BEGIN READING TEXT

Re: [PATCH 3/6] t6601: add helper for testing path-walk API

Jonathan Tan <jonathantanmy@xxxxxxxxxx> · Mon, 4 Nov 2024 15:39:12 -0800

Derrick Stolee <stolee@xxxxxxxxx> writes:
> You are correct that if the path-walk API emitted multiple batches
> with the same path name, then we would not detect that via the current
> testing strategy.
> 
> The main reason to use the sort is to avoid adding a restriction on
> the order in which objects appear within the batch.
> 
> Your recommendation to group a batch into a single line does not
> strike me as a suitable approach, because long lines become hard to
> read and difficult to parse diffs. (Also, the order within the batch
> becomes baked in as a requirement.)

The hashes in a line can be abbreviated if line length is a concern.
Also, note that I am suggesting sorting the OIDs within a line (that is,
a batch), and also sorting the lines (batches) as a whole.

> The biggest question I'd like to ask is this: do you see a risk of
> a path being repeated? There are cases where it will happen, such as
> indexed objects that are not reachable anywhere else.

I was thinking that the whole point of this feature is that we group
objects by path, so it seems desirable to test that paths are not
repeated. (Or repeated as little as possible, if it is not possible
to avoid repetition e.g. in the case you describe.)

> The way I would consider modifying these tests to reflect the batching
> would be to associate each batch with a number, causing the order of
> the paths to become hard-coded in the test. Something like
> 
>    0:COMMIT::$(git rev-parse ...)
>    0:COMMIT::$(git rev-parse ...)
>    1:TREE::$(git rev-parse ...)
>    1:TREE::$(git rev-parse ...)
>    2:TREE:right/:$(git rev-parse ...)
>    3:BLOB:right/a:$(...)
>    4:TREE:left/:$(git rev-parse ...)
>    5:BLOB:left/b:$(...)
> 
> This would imply some amount of order that maybe should become a
> requirement of the API.
> 
> Thanks,
> -Stolee

If we're willing to declare an order in which we will return paths to
the user, that would work too. (I'm not sure that we need to declare an
order, though.)

END READING TEXT

| USING THE INFORMATION |
1 - In the path-walk reply, change "testing strategy" to "test plan" and write out the text from "Jonathan Tan <jonathantanmy@xxxxxxxxxx>" up to and including "as a requirement.)".
2 - In the path-walk reply, what does the writer say can be done to the hashes in a line if line length is a concern?
The rows after this have nothing to do with the path-walk reply.

BEGIN DATASET ENTRIES

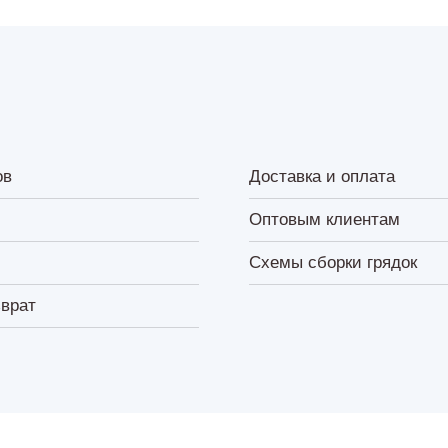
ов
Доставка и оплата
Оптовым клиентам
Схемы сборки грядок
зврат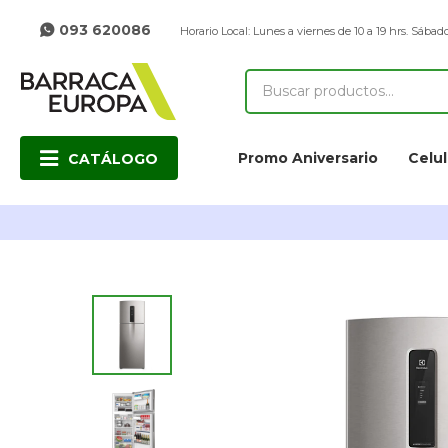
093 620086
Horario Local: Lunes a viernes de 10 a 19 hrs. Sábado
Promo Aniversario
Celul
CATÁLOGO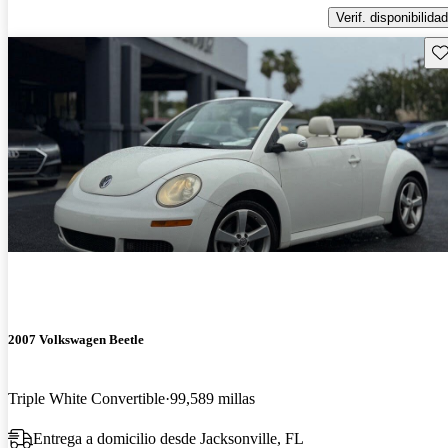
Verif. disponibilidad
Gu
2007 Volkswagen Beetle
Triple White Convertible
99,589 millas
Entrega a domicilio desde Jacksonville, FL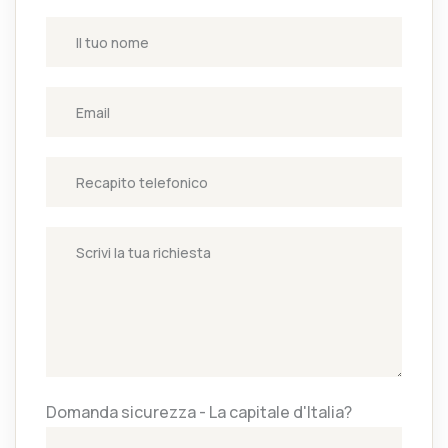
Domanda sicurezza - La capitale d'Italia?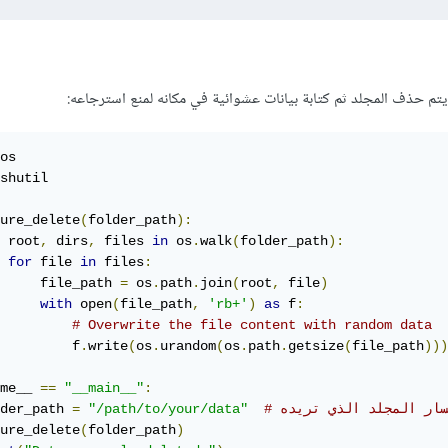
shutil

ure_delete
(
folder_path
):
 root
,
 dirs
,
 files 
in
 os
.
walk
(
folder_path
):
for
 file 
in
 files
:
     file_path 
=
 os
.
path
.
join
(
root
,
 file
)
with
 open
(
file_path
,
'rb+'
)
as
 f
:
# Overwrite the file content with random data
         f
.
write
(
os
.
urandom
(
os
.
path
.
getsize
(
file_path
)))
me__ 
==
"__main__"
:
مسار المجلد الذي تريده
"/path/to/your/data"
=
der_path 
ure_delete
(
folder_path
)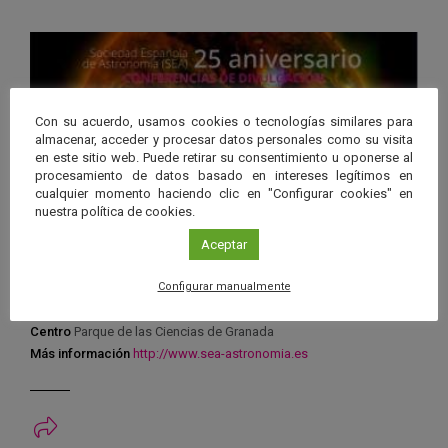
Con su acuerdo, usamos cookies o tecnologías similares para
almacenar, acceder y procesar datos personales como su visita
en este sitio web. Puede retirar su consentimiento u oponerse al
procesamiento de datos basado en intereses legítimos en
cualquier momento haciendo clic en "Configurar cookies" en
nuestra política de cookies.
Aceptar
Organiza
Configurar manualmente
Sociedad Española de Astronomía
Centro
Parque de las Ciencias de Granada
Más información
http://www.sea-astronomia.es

END DATASET ENTRIES
BEGIN DATASET ENTRIES

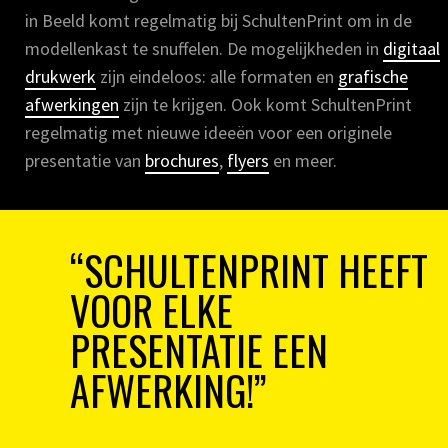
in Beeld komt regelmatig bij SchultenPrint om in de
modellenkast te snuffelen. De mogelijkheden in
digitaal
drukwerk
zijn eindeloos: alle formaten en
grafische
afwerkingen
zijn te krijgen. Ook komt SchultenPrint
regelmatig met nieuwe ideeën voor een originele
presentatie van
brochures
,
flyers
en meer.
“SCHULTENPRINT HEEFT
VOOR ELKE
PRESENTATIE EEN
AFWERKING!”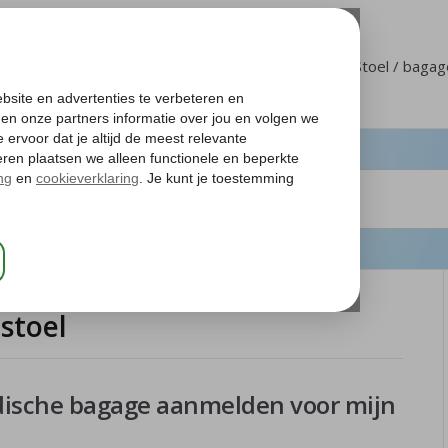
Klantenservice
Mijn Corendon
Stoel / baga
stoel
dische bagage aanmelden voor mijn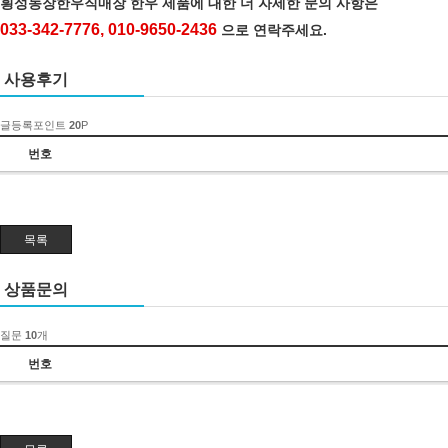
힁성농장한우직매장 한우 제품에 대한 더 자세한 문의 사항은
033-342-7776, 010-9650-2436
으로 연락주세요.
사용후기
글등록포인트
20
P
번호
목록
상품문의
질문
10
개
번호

END DATASET ENTRIES
BEGIN DATASET ENTRIES

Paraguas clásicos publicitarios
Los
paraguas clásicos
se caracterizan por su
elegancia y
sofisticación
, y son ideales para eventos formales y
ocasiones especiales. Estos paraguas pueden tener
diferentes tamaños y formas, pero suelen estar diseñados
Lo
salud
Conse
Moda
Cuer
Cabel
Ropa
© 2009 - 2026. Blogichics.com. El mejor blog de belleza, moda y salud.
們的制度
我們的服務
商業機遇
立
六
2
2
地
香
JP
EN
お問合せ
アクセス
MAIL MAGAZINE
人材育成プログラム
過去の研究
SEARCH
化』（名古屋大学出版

END DATASET ENTRIES

| EXERCISE RESPONSES |
1 -
Jonathan Tan <jonathantanmy@xxxxxxxxxx> · Mon, 4 Nov 2024 15:39:12 -0800

Derrick Stolee <stolee@xxxxxxxxx> writes:
> You are correct that if the path-walk API emitted multiple batches
> with the same path name, then we would not detect that via the current
> test plan.
> 
> The main reason to use the sort is to avoid adding a restriction on
> the order in which objects appear within the batch.
> 
> Your recommendation to group a batch into a single line does not
> strike me as a suitable approach, because long lines become hard to
> read and difficult to parse diffs. (Also, the order within the batch
> becomes baked in as a requirement.)

2 - They can be abbreviated.